Only up from here? “Aviation has a long track record of rebounding quickly from shocks,”
Richard Maslen, head of analysis at CAPA - Centre for Aviation, tells EnterpriseAM. “Dubai International Airport remains one of the most structurally advantaged hubs in global aviation. The question is not whether it recovers — but how quickly confidence returns to match demand.”
QatarEnergy has extended force majeure on its LNG supply until mid-June, as the strait remains effectively shut to tanker traffic, Bloomberg reports, citing people familiar with the matter. “They are giving the understanding that as soon as the situation normalizes, they will start the operations and they will start supplying the gas,” India’s Petronet Managing Director Akshay Kumar Singh said.
Background: QatarEnergy invoked the contractual clause back in March at the start of the conflict, along with Aluminium Bahrain, Emirates Global Aluminium, Kuwait Petroleum, and Bapco Energies.
Iraq’s Prime Minister-designate Ali Al Zaidi is expected to submit the lineup of the country’s new cabinet next week, two weeks ahead of deadline.

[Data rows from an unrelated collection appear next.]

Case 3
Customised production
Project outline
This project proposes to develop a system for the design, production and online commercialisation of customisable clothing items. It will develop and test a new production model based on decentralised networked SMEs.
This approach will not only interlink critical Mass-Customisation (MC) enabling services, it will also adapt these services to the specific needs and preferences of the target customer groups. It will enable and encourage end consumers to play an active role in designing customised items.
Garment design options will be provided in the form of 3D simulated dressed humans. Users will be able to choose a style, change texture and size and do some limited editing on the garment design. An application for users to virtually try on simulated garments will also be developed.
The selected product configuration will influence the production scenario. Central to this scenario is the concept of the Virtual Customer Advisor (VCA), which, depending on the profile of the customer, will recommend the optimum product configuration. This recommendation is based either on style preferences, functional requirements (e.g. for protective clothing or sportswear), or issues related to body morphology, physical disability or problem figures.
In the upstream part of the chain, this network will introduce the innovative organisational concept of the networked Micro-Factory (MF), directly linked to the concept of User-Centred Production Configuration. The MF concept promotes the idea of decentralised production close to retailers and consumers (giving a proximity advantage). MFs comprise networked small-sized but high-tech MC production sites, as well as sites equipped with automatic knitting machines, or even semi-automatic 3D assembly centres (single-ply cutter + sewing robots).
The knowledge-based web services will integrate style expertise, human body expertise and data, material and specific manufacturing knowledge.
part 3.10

The new government is expected to include 22 ministers — 12 seats for the ruling Shiite bloc the Coordination Framework, six for Sunni parties, and four Kurdish ministers.
IN CONTEXT- Iraq’s messy post-2003 political process allocates cabinet seats to religious groups via an informal points system that has previously caused deadlocks, but observers are hopeful that the PM-designate — a former banker — has the political support he needs from both Iraqi political actors and the US to get to the finish line.
The Libyan Investment Authority (LIA) is exploring ways to invest some of its frozen liquid assets in Germany, after LIA chairman Ali Mahmoud discussed the issue with German diplomats at the UN. LIA assets in Germany reportedly stand at USD 8 bn and include energy assets, cash deposits, and equities.
Background: The LIA has about USD 63 bn in assets overseas that were frozen in 2011 under a Security Council resolution. This includes some USD 20 bn liquid assets that could be reinvested, the investigative policy organization the Sentry reports. A UN exemption framework allows for reinvestments of some unutilized assets, but still prevents repatriation of returns. Other estimates put LIA’s assets at the territory of USD 70 bn.
Data point
5.6 mn — that’s the number of tourists visiting Egypt in 1Q 2026, a 43.5% y-o-y increase from the 3.9 mn recorded during the same period last year, Tourism Minister Sherif Fathi told a press pool on the sidelines of an event at the Grand Egyptian Museum. The surge in arrivals pushed quarterly tourism revenues to nearly USD 5.1 bn, up 34% y-o-y. Egypt is looking to hit 21 mn tourists in 2026, a 10.5% y-o-y increase.
Tourist arrivals in Jordan fell by 29% y-o-y to 632k during the first four months of the year, with international visitors accounting for nearly two-thirds of that figure. Jordan’s tourism revenues fell 3.8% y-o-y in 1Q 2026 to USD 1.7 mn.